Start of DATA TO USE
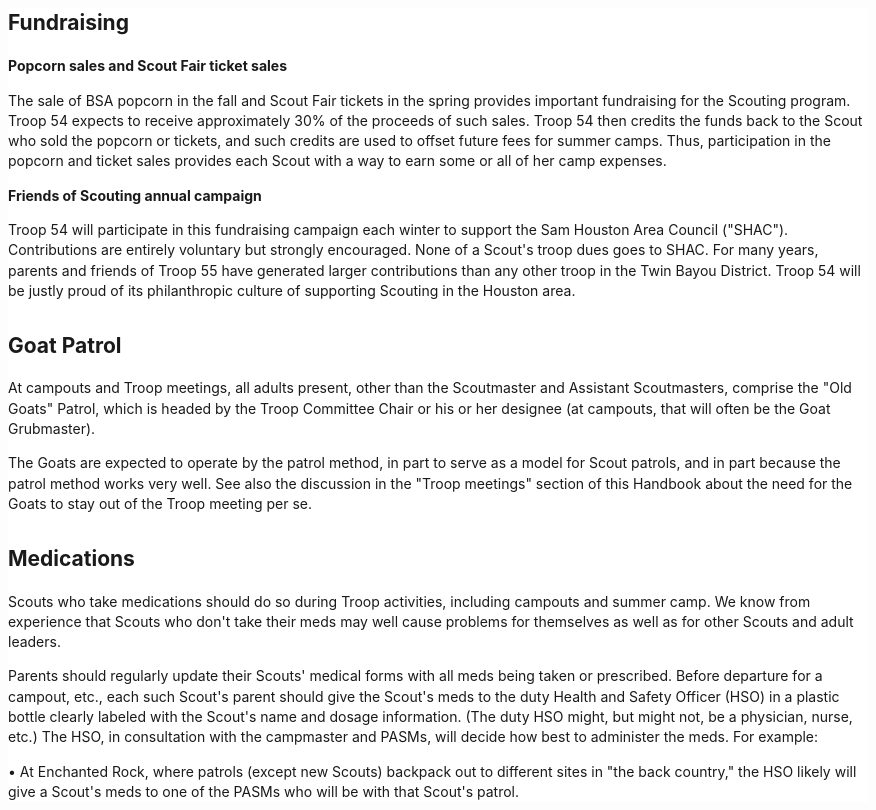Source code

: ## Fundraising

**Popcorn sales and Scout Fair ticket sales**

The sale of BSA popcorn in the fall and Scout Fair tickets in the spring
provides important fundraising for the Scouting program. Troop 54
expects to receive approximately 30% of the proceeds of such sales.
Troop 54 then credits the funds back to the Scout who sold the popcorn
or tickets, and such credits are used to offset future fees for summer
camps. Thus, participation in the popcorn and ticket sales provides each
Scout with a way to earn some or all of her camp expenses.

**Friends of Scouting annual campaign**

Troop 54 will participate in this fundraising campaign each winter to
support the Sam Houston Area Council (\"SHAC\"). Contributions are
entirely voluntary but strongly encouraged. None of a Scout\'s troop
dues goes to SHAC. For many years, parents and friends of Troop 55 have
generated larger contributions than any other troop in the Twin Bayou
District. Troop 54 will be justly proud of its philanthropic culture of
supporting Scouting in the Houston area.

##  Goat Patrol

At campouts and Troop meetings, all adults present, other than the
Scoutmaster and Assistant Scoutmasters, comprise the \"Old Goats\"
Patrol, which is headed by the Troop Committee Chair or his or her
designee (at campouts, that will often be the Goat Grubmaster).

The Goats are expected to operate by the patrol method, in part to serve
as a model for Scout patrols, and in part because the patrol method
works very well. See also the discussion in the \"Troop meetings\"
section of this Handbook about the need for the Goats to stay out of the
Troop meeting per se.

## Medications

Scouts who take medications should do so during Troop activities,
including campouts and summer camp. We know from experience that Scouts
who don\'t take their meds may well cause problems for themselves as
well as for other Scouts and adult leaders.

Parents should regularly update their Scouts\' medical forms with all
meds being taken or prescribed. Before departure for a campout, etc.,
each such Scout\'s parent should give the Scout\'s meds to the duty
Health and Safety Officer (HSO) in a plastic bottle clearly labeled with
the Scout\'s name and dosage information. (The duty HSO might, but might
not, be a physician, nurse, etc.) The HSO, in consultation with the
campmaster and PASMs, will decide how best to administer the meds. For
example:

• At Enchanted Rock, where patrols (except new Scouts) backpack out to
different sites in \"the back country,\" the HSO likely will give a
Scout\'s meds to one of the PASMs who will be with that Scout\'s patrol.
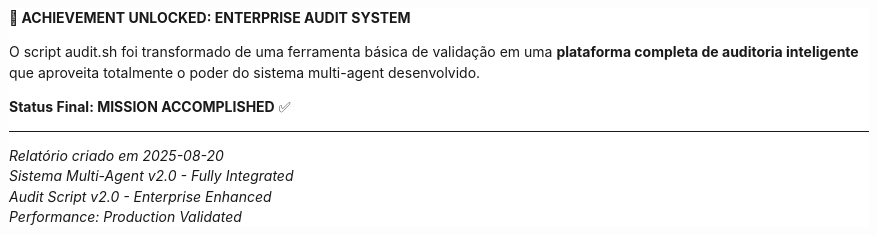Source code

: 
**🎉 ACHIEVEMENT UNLOCKED: ENTERPRISE AUDIT SYSTEM**

O script audit.sh foi transformado de uma ferramenta básica de validação em uma **plataforma completa de auditoria inteligente** que aproveita totalmente o poder do sistema multi-agent desenvolvido.

**Status Final: MISSION ACCOMPLISHED** ✅

---

*Relatório criado em 2025-08-20*  
*Sistema Multi-Agent v2.0 - Fully Integrated*  
*Audit Script v2.0 - Enterprise Enhanced*  
*Performance: Production Validated*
End of DATA TO USE
▸ INSTRUCTION
Scan the records for the string "well". Copy each line in which it appears.

▸ COMPLETED EXERCISE
works very well. See also the discussion in the \"Troop meetings\"
who don\'t take their meds may well cause problems for themselves as
well as for other Scouts and adult leaders.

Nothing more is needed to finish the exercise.